Mini Breakfast Quiches

Monday, January 25, 2010

8 eggs
1 c. colby jack cheese, grated
1/4 c. parmesan cheese
3/4 c. cottage cheese
1 1/2 c. fresh spinach, chopped (or use 1/2 box frozen spinach, thawed and water squeezed out)
1/4 c. diced onion, finely chopped
1/3 c. diced red bell pepper, finely chopped
1 c. ham, finely diced (I used sandwich ham)
1/4 tsp. salt
1/8 tsp. pepper
1/2 tsp. hot sauce, if desired
12 foil muffin tin liners (must be foil!!)

Preheat oven to 350 degrees.

Place foil liners into muffin tins and spray with Pam.

If using frozen spinach, thaw in microwave, then squeeze out all excess water.  Wrap in paper towels and squeeze again!  Then give it a rough chop!

In mixing bowl, combine all other ingredients and mix well.  (at this point, it looks like barf!!)  Chuckle!

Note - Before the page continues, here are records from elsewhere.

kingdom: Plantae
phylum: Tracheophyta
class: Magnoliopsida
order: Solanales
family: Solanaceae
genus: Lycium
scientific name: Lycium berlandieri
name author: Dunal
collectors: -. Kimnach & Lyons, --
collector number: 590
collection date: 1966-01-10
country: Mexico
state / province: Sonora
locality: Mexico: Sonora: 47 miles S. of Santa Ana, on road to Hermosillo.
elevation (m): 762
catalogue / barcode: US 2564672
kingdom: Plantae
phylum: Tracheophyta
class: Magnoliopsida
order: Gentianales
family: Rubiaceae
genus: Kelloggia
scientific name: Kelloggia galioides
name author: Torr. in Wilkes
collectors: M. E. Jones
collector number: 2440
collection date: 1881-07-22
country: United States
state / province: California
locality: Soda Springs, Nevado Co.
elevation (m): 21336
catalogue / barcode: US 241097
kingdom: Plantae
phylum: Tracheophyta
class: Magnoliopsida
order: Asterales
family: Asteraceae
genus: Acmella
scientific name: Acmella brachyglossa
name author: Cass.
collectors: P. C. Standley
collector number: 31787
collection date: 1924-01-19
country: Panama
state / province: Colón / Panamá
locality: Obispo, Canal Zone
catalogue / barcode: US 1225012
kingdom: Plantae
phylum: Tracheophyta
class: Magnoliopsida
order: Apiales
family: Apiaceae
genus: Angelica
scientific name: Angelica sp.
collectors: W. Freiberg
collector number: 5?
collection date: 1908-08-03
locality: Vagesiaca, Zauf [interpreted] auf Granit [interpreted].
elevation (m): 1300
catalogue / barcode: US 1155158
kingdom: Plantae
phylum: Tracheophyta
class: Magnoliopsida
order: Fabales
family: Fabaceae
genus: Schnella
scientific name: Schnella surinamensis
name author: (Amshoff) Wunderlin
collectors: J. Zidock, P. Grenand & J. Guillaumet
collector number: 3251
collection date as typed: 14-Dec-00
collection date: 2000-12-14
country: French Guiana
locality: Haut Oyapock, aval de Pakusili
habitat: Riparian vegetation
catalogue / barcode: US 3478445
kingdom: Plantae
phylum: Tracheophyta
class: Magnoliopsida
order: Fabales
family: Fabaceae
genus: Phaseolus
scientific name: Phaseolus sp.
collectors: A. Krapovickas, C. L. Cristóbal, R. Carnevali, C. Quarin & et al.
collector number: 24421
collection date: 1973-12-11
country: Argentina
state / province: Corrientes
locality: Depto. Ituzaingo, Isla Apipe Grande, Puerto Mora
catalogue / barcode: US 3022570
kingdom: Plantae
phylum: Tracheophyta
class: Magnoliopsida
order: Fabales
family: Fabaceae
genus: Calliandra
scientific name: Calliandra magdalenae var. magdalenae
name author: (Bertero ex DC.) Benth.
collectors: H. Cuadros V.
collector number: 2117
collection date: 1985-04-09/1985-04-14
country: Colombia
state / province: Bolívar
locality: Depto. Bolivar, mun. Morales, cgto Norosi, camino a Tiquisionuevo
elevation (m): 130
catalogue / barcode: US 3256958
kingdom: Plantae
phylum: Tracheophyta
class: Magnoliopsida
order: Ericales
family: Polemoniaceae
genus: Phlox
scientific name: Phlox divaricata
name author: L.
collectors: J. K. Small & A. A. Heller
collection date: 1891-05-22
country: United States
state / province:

Pour mixture into foil cups evenly (about 1/3 c. into each one, you want it to be pretty full)  Continue stirring as you are filling the cups, so that the ingredients are well dispersed.

Bake for 20-25 minutes.  The tops should be just barely set.  They will puff up while baking, then go back down as they cool.

Be sure to store them in the fridge.  When microwaving to reheat, be sure you take off the foil liner!  Heat on paper towel to absorb any excess moisture.

Note:  These yummy little creations have less than 100 calories per quiche, and are loaded with protein!